# How to complete this task
Wherever the listing holds a picture, leave it out, and copy the remainder exactly.

# Extracted records
==========

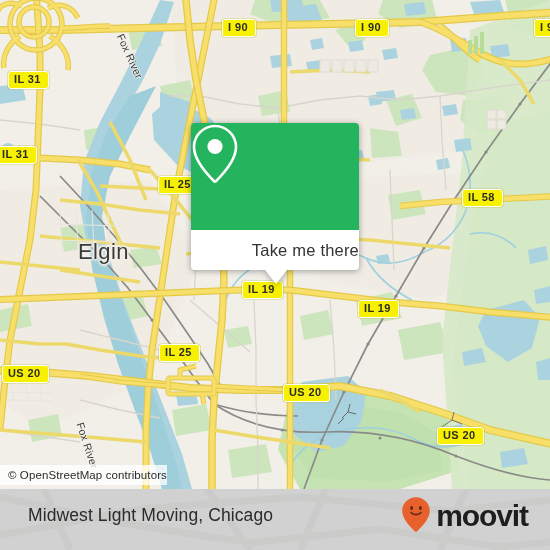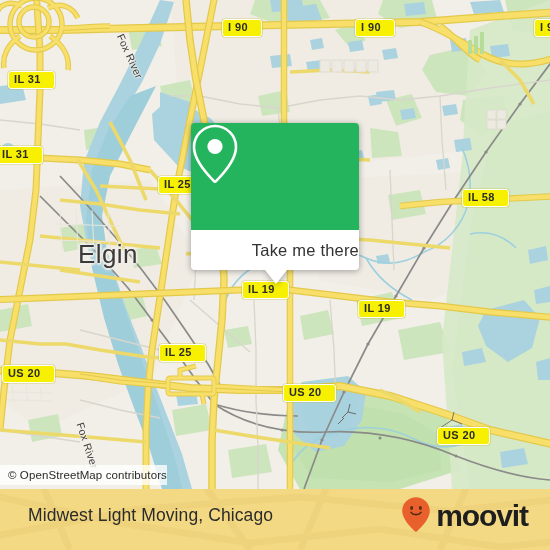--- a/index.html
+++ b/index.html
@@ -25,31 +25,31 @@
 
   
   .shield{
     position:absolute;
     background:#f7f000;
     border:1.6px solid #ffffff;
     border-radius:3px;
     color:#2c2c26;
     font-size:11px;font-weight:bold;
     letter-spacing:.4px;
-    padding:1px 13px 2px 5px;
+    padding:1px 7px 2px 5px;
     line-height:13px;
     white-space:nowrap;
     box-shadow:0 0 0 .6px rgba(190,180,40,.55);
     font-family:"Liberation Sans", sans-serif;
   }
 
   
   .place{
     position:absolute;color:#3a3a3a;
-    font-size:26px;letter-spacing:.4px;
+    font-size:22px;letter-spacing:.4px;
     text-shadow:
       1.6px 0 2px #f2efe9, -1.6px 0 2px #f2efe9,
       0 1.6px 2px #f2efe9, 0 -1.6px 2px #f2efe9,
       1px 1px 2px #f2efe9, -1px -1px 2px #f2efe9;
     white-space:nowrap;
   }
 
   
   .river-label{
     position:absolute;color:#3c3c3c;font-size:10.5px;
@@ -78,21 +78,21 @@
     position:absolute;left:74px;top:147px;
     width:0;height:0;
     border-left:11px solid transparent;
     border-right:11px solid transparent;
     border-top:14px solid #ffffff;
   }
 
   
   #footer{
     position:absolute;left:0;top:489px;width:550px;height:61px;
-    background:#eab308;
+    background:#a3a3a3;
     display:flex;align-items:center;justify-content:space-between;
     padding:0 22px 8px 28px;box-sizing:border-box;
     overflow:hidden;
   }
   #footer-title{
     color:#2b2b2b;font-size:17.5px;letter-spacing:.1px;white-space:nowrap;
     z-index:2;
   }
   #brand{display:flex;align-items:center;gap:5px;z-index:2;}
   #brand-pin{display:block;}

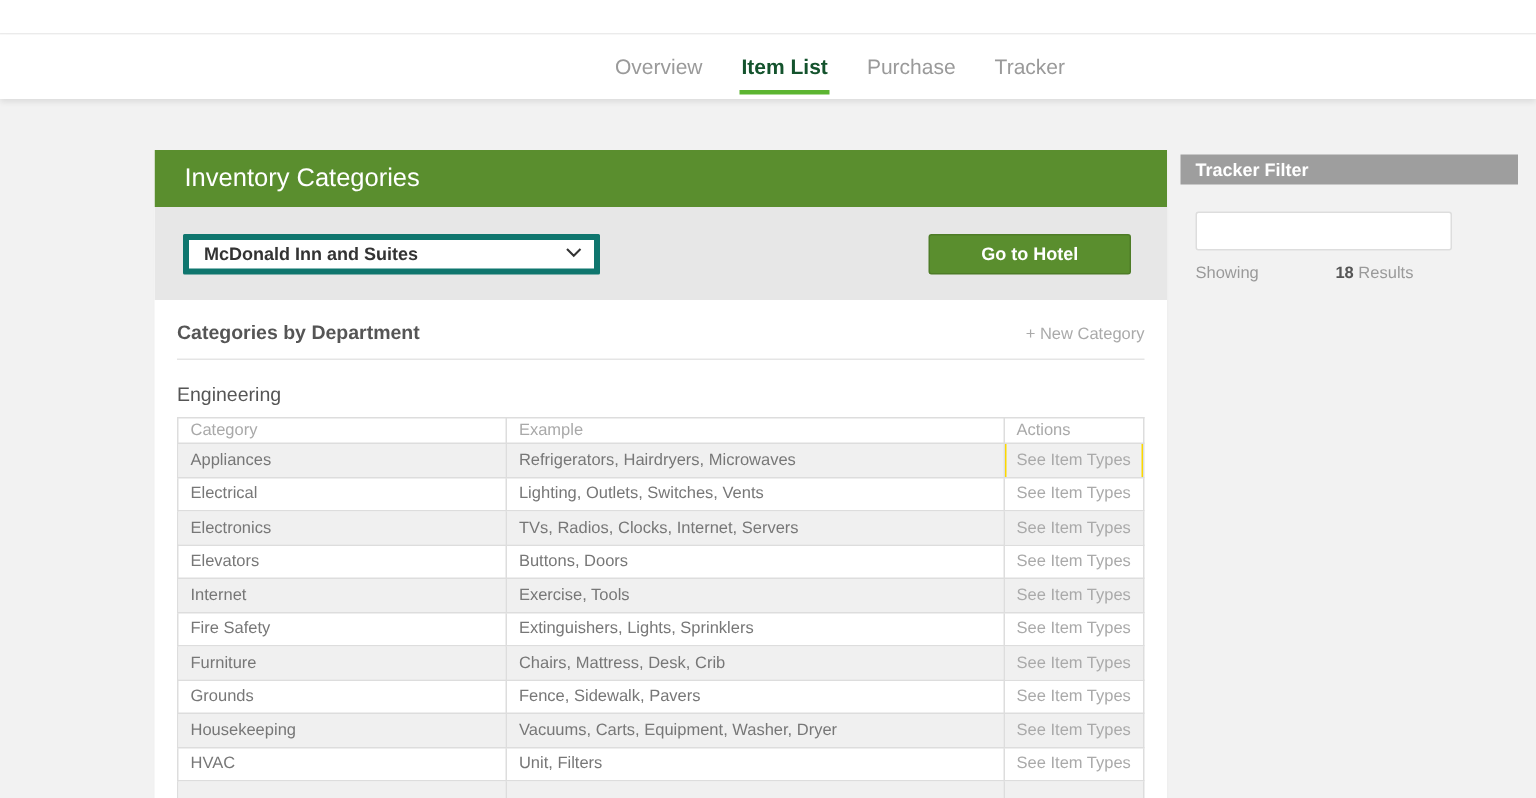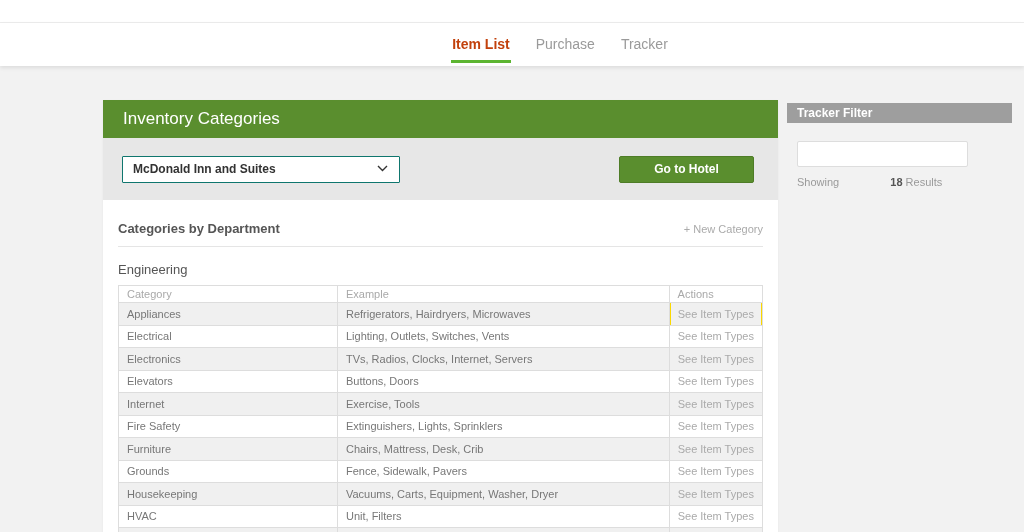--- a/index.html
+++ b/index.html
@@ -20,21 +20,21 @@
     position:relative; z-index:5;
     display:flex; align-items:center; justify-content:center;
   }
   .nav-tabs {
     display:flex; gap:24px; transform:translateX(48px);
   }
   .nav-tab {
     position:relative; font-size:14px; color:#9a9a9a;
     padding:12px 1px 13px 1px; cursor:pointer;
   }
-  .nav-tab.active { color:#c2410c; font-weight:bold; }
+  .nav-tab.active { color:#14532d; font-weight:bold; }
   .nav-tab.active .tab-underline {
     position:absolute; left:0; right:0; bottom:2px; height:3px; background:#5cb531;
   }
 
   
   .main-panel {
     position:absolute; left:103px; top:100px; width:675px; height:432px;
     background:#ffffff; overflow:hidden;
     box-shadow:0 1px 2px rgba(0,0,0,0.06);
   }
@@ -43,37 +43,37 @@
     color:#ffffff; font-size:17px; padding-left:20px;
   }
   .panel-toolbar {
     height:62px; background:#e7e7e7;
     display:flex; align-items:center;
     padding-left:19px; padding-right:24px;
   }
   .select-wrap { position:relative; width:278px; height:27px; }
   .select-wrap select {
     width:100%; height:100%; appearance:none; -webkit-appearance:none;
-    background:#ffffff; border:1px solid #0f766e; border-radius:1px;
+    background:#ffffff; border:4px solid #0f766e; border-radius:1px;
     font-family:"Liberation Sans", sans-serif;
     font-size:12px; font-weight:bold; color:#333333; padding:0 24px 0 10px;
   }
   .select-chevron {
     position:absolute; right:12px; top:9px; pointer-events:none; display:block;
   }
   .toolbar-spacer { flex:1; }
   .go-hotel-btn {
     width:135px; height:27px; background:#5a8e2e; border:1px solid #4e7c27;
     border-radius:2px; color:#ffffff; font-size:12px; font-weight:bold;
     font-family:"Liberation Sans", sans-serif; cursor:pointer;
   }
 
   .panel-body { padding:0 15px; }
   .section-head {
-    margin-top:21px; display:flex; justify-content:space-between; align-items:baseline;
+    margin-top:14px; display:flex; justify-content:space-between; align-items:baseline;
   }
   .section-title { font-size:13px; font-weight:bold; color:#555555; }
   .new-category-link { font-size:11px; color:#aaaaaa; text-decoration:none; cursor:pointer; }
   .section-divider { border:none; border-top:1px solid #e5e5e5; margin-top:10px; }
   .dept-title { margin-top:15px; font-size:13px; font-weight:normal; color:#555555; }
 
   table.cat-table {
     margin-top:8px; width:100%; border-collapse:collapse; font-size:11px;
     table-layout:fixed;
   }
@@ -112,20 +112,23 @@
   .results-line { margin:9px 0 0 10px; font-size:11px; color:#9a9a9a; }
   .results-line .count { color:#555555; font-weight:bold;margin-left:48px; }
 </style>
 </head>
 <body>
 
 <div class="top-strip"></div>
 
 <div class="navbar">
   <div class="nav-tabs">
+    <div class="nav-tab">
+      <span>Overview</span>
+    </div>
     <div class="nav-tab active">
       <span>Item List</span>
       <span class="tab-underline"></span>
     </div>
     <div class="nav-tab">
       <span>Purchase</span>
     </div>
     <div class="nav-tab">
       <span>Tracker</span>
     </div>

==========

# Response area
--- a/index.html
+++ b/index.html
@@ -25,31 +25,31 @@
 
   
   .shield{
     position:absolute;
     background:#f7f000;
     border:1.6px solid #ffffff;
     border-radius:3px;
     color:#2c2c26;
     font-size:11px;font-weight:bold;
     letter-spacing:.4px;
-    padding:1px 13px 2px 5px;
+    padding:1px 7px 2px 5px;
     line-height:13px;
     white-space:nowrap;
     box-shadow:0 0 0 .6px rgba(190,180,40,.55);
     font-family:"Liberation Sans", sans-serif;
   }
 
   
   .place{
     position:absolute;color:#3a3a3a;
-    font-size:26px;letter-spacing:.4px;
+    font-size:22px;letter-spacing:.4px;
     text-shadow:
       1.6px 0 2px #f2efe9, -1.6px 0 2px #f2efe9,
       0 1.6px 2px #f2efe9, 0 -1.6px 2px #f2efe9,
       1px 1px 2px #f2efe9, -1px -1px 2px #f2efe9;
     white-space:nowrap;
   }
 
   
   .river-label{
     position:absolute;color:#3c3c3c;font-size:10.5px;
@@ -78,21 +78,21 @@
     position:absolute;left:74px;top:147px;
     width:0;height:0;
     border-left:11px solid transparent;
     border-right:11px solid transparent;
     border-top:14px solid #ffffff;
   }
 
   
   #footer{
     position:absolute;left:0;top:489px;width:550px;height:61px;
-    background:#eab308;
+    background:#a3a3a3;
     display:flex;align-items:center;justify-content:space-between;
     padding:0 22px 8px 28px;box-sizing:border-box;
     overflow:hidden;
   }
   #footer-title{
     color:#2b2b2b;font-size:17.5px;letter-spacing:.1px;white-space:nowrap;
     z-index:2;
   }
   #brand{display:flex;align-items:center;gap:5px;z-index:2;}
   #brand-pin{display:block;}

--- a/index.html
+++ b/index.html
@@ -20,21 +20,21 @@
     position:relative; z-index:5;
     display:flex; align-items:center; justify-content:center;
   }
   .nav-tabs {
     display:flex; gap:24px; transform:translateX(48px);
   }
   .nav-tab {
     position:relative; font-size:14px; color:#9a9a9a;
     padding:12px 1px 13px 1px; cursor:pointer;
   }
-  .nav-tab.active { color:#c2410c; font-weight:bold; }
+  .nav-tab.active { color:#14532d; font-weight:bold; }
   .nav-tab.active .tab-underline {
     position:absolute; left:0; right:0; bottom:2px; height:3px; background:#5cb531;
   }
 
   
   .main-panel {
     position:absolute; left:103px; top:100px; width:675px; height:432px;
     background:#ffffff; overflow:hidden;
     box-shadow:0 1px 2px rgba(0,0,0,0.06);
   }
@@ -43,37 +43,37 @@
     color:#ffffff; font-size:17px; padding-left:20px;
   }
   .panel-toolbar {
     height:62px; background:#e7e7e7;
     display:flex; align-items:center;
     padding-left:19px; padding-right:24px;
   }
   .select-wrap { position:relative; width:278px; height:27px; }
   .select-wrap select {
     width:100%; height:100%; appearance:none; -webkit-appearance:none;
-    background:#ffffff; border:1px solid #0f766e; border-radius:1px;
+    background:#ffffff; border:4px solid #0f766e; border-radius:1px;
     font-family:"Liberation Sans", sans-serif;
     font-size:12px; font-weight:bold; color:#333333; padding:0 24px 0 10px;
   }
   .select-chevron {
     position:absolute; right:12px; top:9px; pointer-events:none; display:block;
   }
   .toolbar-spacer { flex:1; }
   .go-hotel-btn {
     width:135px; height:27px; background:#5a8e2e; border:1px solid #4e7c27;
     border-radius:2px; color:#ffffff; font-size:12px; font-weight:bold;
     font-family:"Liberation Sans", sans-serif; cursor:pointer;
   }
 
   .panel-body { padding:0 15px; }
   .section-head {
-    margin-top:21px; display:flex; justify-content:space-between; align-items:baseline;
+    margin-top:14px; display:flex; justify-content:space-between; align-items:baseline;
   }
   .section-title { font-size:13px; font-weight:bold; color:#555555; }
   .new-category-link { font-size:11px; color:#aaaaaa; text-decoration:none; cursor:pointer; }
   .section-divider { border:none; border-top:1px solid #e5e5e5; margin-top:10px; }
   .dept-title { margin-top:15px; font-size:13px; font-weight:normal; color:#555555; }
 
   table.cat-table {
     margin-top:8px; width:100%; border-collapse:collapse; font-size:11px;
     table-layout:fixed;
   }
@@ -112,20 +112,23 @@
   .results-line { margin:9px 0 0 10px; font-size:11px; color:#9a9a9a; }
   .results-line .count { color:#555555; font-weight:bold;margin-left:48px; }
 </style>
 </head>
 <body>
 
 <div class="top-strip"></div>
 
 <div class="navbar">
   <div class="nav-tabs">
+    <div class="nav-tab">
+      <span>Overview</span>
+    </div>
     <div class="nav-tab active">
       <span>Item List</span>
       <span class="tab-underline"></span>
     </div>
     <div class="nav-tab">
       <span>Purchase</span>
     </div>
     <div class="nav-tab">
       <span>Tracker</span>
     </div>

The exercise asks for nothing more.